Next week, Nicos Anastasiades and Mustafa Akinci will spend five days at Mont Pèlerin hashing out some of the most politically thorny aspects of the Cyprus problem.
If things go well, then we shall be well on our way to the final phase: the multi-party conference in which the security aspects of the Cyprus problem are worked out and we reach a grand political deal.
What the leaders will not come back from the mountain with is tablets of stone, dictated by the Almighty, on how this is all going to be financed.
The UN Special Adviser, Espen Barth Eide, said at The Economist conference this week that an initial estimate had been made on the cost of property financing that was lower than expectations (he did not cite the figure); that there were plenty of foreign investors looking for a good place to invest; and that there was an agreed premise that the property solution should not burden the taxpayer.
These are positive signs. But they are not enough to secure two yes votes in a referendum.
When Greek Cypriots and Turkish Cypriots go to vote on a solution, perhaps some time next year, they will need more details about exactly how it will be financed and more concrete reassurances that it is not going to burden their pockets.
This is where the banks come in: to match the local knowledge with big finance in order to flesh out how to monetise the following. (And if you happen to structure a product in your head while reading this, do get in touch via my website).
First, the expected rise in value of ‘affected property’ in the north.
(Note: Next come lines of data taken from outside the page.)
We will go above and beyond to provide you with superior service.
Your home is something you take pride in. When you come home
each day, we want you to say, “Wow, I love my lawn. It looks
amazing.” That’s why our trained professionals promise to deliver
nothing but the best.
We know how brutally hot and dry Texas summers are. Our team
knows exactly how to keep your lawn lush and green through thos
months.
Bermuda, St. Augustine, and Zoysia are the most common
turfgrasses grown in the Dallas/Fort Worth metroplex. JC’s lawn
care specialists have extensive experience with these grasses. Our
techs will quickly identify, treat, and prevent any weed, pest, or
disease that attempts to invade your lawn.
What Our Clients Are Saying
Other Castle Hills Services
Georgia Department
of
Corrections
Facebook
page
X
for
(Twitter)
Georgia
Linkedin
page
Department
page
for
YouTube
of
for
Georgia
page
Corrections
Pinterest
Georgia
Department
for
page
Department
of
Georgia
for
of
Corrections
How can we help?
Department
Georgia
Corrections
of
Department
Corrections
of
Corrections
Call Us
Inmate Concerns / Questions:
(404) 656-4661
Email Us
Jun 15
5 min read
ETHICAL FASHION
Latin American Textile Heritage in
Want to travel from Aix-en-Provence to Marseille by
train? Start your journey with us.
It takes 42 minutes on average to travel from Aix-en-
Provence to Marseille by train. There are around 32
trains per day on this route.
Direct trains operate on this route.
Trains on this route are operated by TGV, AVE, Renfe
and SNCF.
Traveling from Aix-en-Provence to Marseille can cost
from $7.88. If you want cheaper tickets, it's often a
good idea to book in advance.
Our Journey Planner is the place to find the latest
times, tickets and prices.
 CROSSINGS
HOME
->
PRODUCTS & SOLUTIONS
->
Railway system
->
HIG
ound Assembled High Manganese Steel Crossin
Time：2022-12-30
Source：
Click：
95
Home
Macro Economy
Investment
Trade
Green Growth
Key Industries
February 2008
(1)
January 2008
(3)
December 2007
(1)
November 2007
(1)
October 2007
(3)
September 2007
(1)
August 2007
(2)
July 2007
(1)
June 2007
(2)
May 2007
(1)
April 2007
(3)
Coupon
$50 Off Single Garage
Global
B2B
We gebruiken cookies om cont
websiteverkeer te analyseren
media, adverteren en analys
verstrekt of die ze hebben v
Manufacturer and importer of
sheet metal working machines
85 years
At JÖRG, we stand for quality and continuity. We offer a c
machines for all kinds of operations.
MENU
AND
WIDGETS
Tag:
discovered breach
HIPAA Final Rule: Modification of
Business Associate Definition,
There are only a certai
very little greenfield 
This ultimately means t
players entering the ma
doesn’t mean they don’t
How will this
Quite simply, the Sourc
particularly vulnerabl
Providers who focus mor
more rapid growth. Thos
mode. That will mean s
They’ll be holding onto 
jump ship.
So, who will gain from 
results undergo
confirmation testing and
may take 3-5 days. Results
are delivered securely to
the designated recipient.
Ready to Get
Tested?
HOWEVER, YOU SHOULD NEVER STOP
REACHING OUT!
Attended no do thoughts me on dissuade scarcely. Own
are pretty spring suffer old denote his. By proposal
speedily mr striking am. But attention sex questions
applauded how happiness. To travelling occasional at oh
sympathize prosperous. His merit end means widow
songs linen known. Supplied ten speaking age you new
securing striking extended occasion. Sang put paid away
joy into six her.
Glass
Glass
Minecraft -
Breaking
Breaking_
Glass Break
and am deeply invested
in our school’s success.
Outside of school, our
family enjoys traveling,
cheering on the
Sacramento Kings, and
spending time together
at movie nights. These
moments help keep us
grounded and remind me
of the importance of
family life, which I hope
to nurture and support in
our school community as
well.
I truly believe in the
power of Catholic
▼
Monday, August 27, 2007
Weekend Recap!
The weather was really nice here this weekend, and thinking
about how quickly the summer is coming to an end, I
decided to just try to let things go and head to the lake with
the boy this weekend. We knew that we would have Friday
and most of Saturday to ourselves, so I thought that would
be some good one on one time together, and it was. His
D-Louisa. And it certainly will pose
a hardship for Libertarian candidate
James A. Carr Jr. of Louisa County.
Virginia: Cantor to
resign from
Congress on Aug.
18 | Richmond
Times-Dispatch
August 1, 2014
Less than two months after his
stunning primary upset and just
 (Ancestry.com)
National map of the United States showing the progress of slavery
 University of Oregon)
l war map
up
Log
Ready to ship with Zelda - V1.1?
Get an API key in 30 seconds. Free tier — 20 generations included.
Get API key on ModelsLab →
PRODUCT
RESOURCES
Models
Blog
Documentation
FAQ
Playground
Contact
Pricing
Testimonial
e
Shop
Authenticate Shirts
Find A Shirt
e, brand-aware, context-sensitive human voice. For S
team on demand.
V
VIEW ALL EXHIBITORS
This refers to Greek Cypriot titles in the north that are not reinstated, but which are currently traded at a heavy discount because they carry a legal impediment. A property settlement should lead to an immediate convergence of these prices with original Turkish Cypriot property.
Second, the expected rise in value of 58,000 hectares of affected Turkish Cypriot property in the south. Inferring from the valuation of private land in the south for tax purposes, carried out in 2013, I estimate that Turkish Cypriot property has a potential long-term value of around €25bn. However, at the moment this value cannot be realised, because the land is currently not traded at all and, in some cases, lacks basic utilities.
Third, the vast potential of the uninhabited district of Varosha, especially if it is redeveloped in a smart way (declaration of interest: I am part of the Famagusta Ecocity project, with a vision to turn the whole of Famagusta into the most liveable city on the island).
Fourth, credit guarantees and any other financial support that comes from the international community.
Finance a pre-condition for solution
It will be a great deal easier for the two leaders to find a deal on property if the banks have helped devise financing solutions.
Indeed, I would go one step further. The question, ‘How much compensation can we afford?’ is a key political consideration in working out the balance between compensation and restitution. Answering that question is therefore a necessary pre-condition for the leaders to take the final leap. That means it has to happen now.
At the Economist conference on Tuesday, Eide also spoke about the loneliness at the top. The leaders are going into this final stretch with a lot of people trying to stop them at every turn. They need every ounce of support they can get, from every section of society.
The banks have a lot to gain from a Cyprus settlement. But these opportunities will not be realised if they do not help make it happen. It is time the banks stepped up and did their bit to end the Cyprus problem.